### [Extracted records]
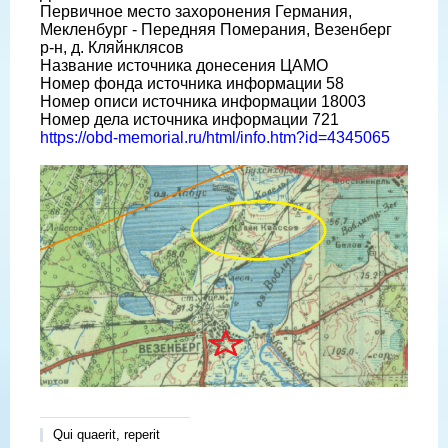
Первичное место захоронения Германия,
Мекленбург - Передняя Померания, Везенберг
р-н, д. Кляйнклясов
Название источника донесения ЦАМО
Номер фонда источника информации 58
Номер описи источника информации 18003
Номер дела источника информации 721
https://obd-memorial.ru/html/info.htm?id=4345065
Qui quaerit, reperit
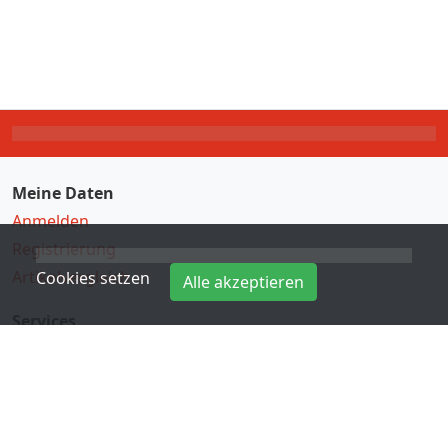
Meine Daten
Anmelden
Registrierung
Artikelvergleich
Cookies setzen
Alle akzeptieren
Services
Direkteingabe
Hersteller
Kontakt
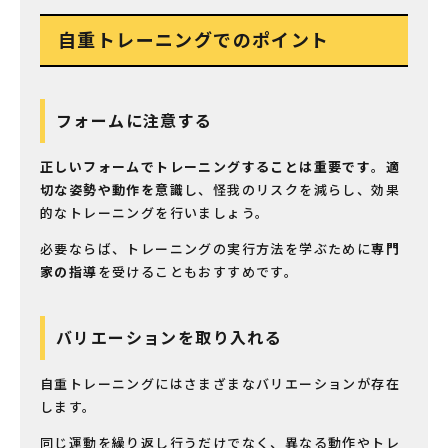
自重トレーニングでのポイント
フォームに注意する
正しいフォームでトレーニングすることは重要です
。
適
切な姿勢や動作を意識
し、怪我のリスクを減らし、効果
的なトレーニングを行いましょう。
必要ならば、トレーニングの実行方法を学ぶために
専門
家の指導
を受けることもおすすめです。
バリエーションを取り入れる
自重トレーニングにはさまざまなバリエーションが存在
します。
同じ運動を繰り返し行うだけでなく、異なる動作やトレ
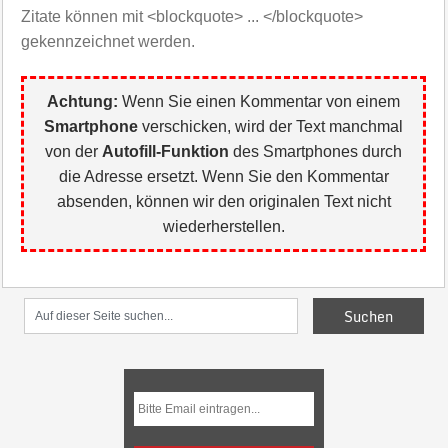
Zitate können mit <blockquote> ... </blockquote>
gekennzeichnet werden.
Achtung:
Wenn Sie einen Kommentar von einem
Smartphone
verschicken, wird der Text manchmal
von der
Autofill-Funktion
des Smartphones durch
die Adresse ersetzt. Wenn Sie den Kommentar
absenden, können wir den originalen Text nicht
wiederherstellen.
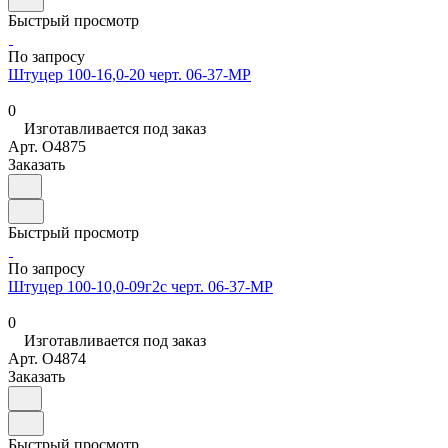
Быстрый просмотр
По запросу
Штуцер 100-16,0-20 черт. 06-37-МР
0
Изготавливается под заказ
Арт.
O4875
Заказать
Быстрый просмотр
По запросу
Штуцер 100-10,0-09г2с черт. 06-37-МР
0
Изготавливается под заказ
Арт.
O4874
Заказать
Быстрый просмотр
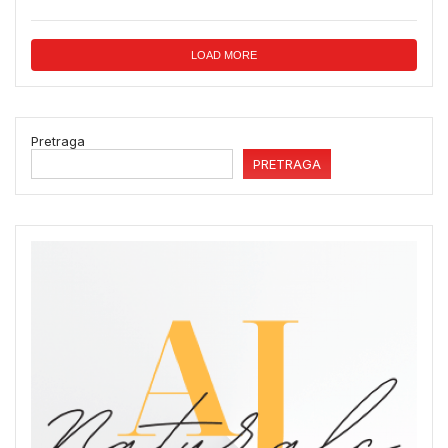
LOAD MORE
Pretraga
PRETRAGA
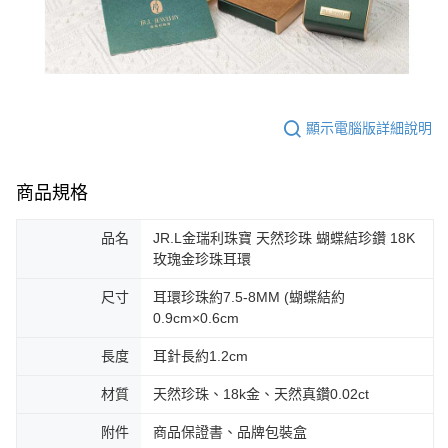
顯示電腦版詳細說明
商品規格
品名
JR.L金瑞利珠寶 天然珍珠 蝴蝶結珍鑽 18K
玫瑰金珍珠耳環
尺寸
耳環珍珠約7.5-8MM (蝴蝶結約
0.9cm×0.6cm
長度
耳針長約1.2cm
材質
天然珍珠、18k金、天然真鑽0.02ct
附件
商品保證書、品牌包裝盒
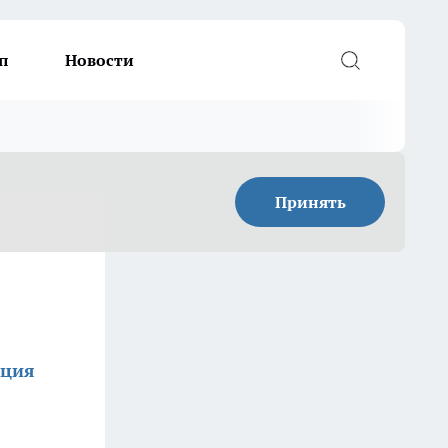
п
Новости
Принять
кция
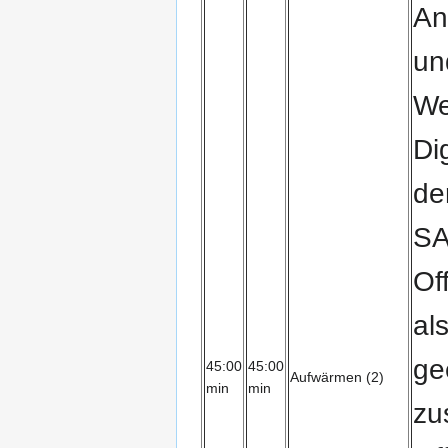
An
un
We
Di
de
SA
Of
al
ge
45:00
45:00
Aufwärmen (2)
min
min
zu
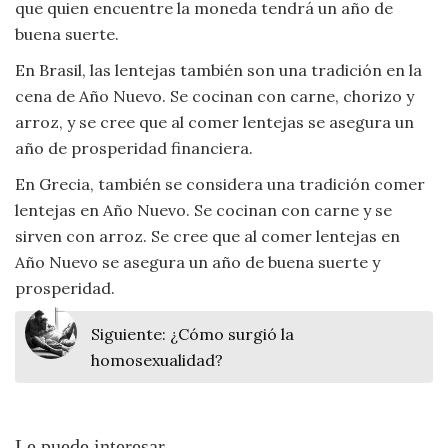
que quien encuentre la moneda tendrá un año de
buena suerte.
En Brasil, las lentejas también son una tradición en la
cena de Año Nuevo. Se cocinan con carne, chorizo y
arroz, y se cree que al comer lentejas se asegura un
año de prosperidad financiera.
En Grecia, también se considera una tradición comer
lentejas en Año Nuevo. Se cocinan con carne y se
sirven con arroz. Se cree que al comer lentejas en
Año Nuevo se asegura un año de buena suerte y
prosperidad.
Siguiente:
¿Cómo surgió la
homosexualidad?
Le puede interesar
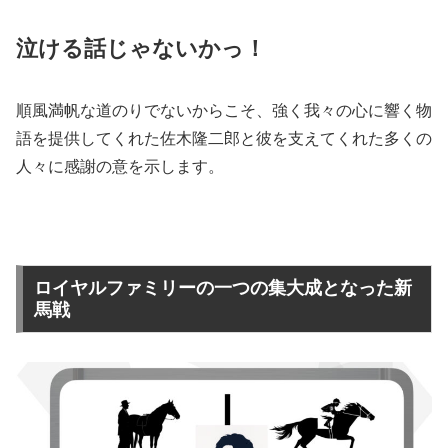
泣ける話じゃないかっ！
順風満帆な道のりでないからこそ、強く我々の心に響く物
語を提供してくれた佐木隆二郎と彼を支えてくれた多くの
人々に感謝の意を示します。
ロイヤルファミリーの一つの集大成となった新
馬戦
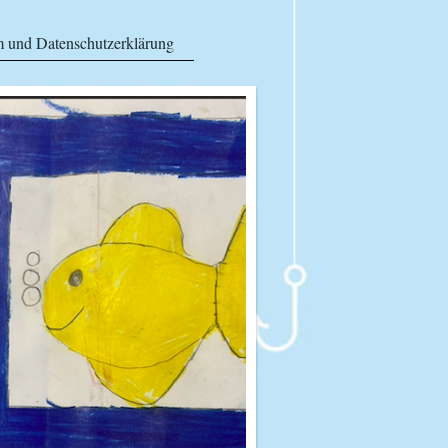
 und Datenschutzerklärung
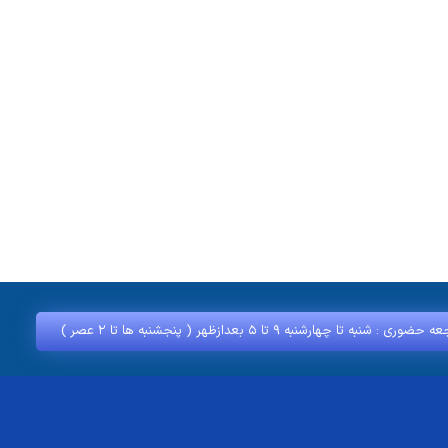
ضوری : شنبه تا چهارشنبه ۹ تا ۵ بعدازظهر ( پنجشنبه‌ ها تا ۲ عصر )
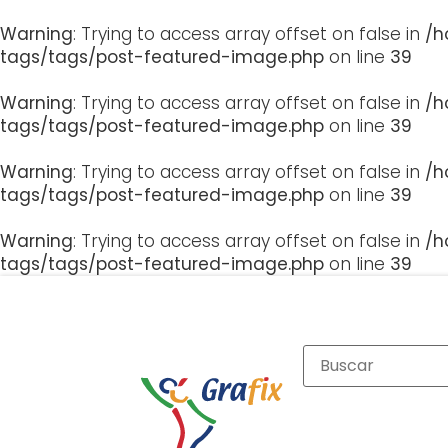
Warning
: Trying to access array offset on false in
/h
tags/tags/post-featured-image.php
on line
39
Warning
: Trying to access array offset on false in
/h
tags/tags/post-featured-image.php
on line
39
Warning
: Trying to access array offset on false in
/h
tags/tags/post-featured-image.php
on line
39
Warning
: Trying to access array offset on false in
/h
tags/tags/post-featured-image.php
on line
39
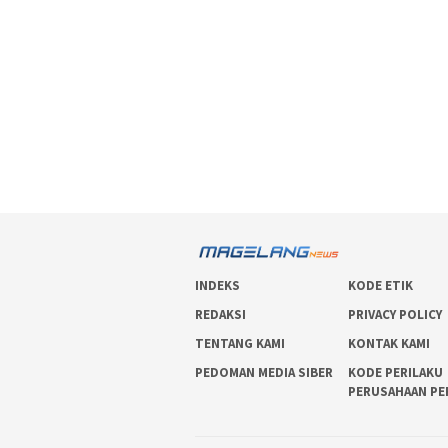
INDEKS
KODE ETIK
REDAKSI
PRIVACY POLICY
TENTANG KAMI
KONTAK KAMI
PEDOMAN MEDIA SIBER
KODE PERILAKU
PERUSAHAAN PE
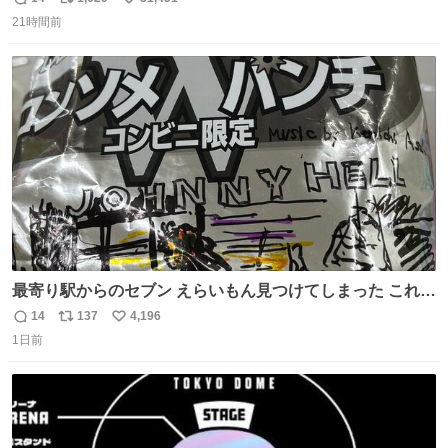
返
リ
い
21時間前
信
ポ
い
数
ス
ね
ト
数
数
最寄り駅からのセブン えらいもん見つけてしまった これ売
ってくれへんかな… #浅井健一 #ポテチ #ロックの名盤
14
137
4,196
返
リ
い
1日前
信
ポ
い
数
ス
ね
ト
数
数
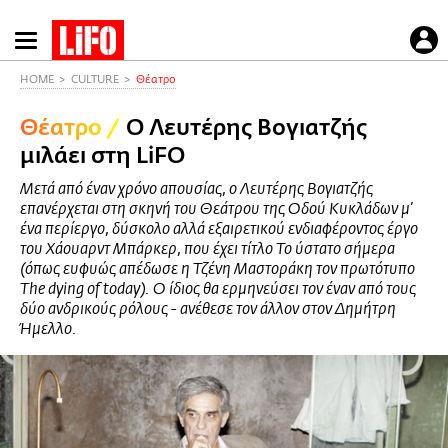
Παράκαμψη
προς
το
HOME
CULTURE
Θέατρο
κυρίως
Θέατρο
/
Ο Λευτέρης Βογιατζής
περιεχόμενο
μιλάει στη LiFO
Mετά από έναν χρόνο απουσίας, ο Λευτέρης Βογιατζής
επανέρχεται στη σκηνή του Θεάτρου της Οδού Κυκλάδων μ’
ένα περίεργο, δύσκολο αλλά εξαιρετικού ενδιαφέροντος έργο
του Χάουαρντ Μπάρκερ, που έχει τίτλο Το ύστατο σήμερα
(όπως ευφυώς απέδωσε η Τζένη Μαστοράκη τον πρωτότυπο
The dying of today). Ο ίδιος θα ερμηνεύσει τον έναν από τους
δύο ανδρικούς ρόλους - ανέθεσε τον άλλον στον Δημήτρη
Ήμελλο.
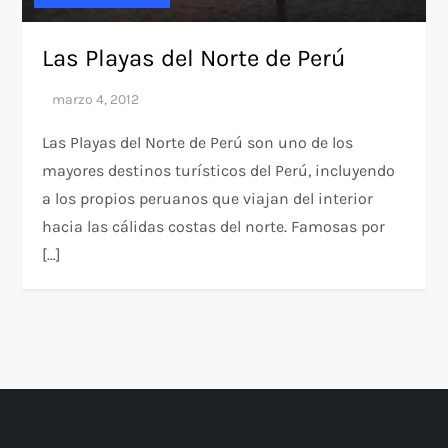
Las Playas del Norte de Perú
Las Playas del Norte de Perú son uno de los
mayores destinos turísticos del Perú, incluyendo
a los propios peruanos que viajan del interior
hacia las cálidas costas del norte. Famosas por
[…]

### [Problem details]
Reproduce the text of the items above, from the first line of the first item through the line containing "ضوری : شنبه", including both of these lines. Omit the pictures.

### [Task answer]
Первичное место захоронения Германия,
Мекленбург - Передняя Померания, Везенберг
р-н, д. Кляйнклясов
Название источника донесения ЦАМО
Номер фонда источника информации 58
Номер описи источника информации 18003
Номер дела источника информации 721
https://obd-memorial.ru/html/info.htm?id=4345065
Qui quaerit, reperit
Meine Daten
Anmelden
Registrierung
Artikelvergleich
Cookies setzen
Alle akzeptieren
Services
Direkteingabe
Hersteller
Kontakt
自重トレーニングでのポイント
フォームに注意する
正しいフォームでトレーニングすることは重要です
。
適
切な姿勢や動作を意識
し、怪我のリスクを減らし、効果
的なトレーニングを行いましょう。
必要ならば、トレーニングの実行方法を学ぶために
専門
家の指導
を受けることもおすすめです。
バリエーションを取り入れる
自重トレーニングにはさまざまなバリエーションが存在
します。
同じ運動を繰り返し行うだけでなく、異なる動作やトレ
Zitate können mit <blockquote> ... </blockquote>
gekennzeichnet werden.
Achtung:
Wenn Sie einen Kommentar von einem
Smartphone
verschicken, wird der Text manchmal
von der
Autofill-Funktion
des Smartphones durch
die Adresse ersetzt. Wenn Sie den Kommentar
absenden, können wir den originalen Text nicht
wiederherstellen.
Быстрый просмотр
По запросу
Штуцер 100-16,0-20 черт. 06-37-МР
0
Изготавливается под заказ
Арт.
O4875
Заказать
Быстрый просмотр
По запросу
Штуцер 100-10,0-09г2с черт. 06-37-МР
0
Изготавливается под заказ
Арт.
O4874
Заказать
Быстрый просмотр
LOAD MORE
Pretraga
PRETRAGA
顯示電腦版詳細說明
商品規格
品名
JR.L金瑞利珠寶 天然珍珠 蝴蝶結珍鑽 18K
玫瑰金珍珠耳環
尺寸
耳環珍珠約7.5-8MM (蝴蝶結約
0.9cm×0.6cm
長度
耳針長約1.2cm
材質
天然珍珠、18k金、天然真鑽0.02ct
附件
商品保證書、品牌包裝盒
п
Новости
Принять
кция
An
un
We
Di
de
SA
Of
al
ge
45:00
45:00
Aufwärmen (2)
min
min
zu
que quien encuentre la moneda tendrá un año de
buena suerte.
En Brasil, las lentejas también son una tradición en la
cena de Año Nuevo. Se cocinan con carne, chorizo y
arroz, y se cree que al comer lentejas se asegura un
año de prosperidad financiera.
En Grecia, también se considera una tradición comer
lentejas en Año Nuevo. Se cocinan con carne y se
sirven con arroz. Se cree que al comer lentejas en
Año Nuevo se asegura un año de buena suerte y
prosperidad.
Siguiente:
¿Cómo surgió la
homosexualidad?
Le puede interesar
泣ける話じゃないかっ！
順風満帆な道のりでないからこそ、強く我々の心に響く物
語を提供してくれた佐木隆二郎と彼を支えてくれた多くの
人々に感謝の意を示します。
ロイヤルファミリーの一つの集大成となった新
馬戦
 und Datenschutzerklärung
ضوری : شنبه تا چهارشنبه ۹ تا ۵ بعدازظهر ( پنجشنبه‌ ها تا ۲ عصر )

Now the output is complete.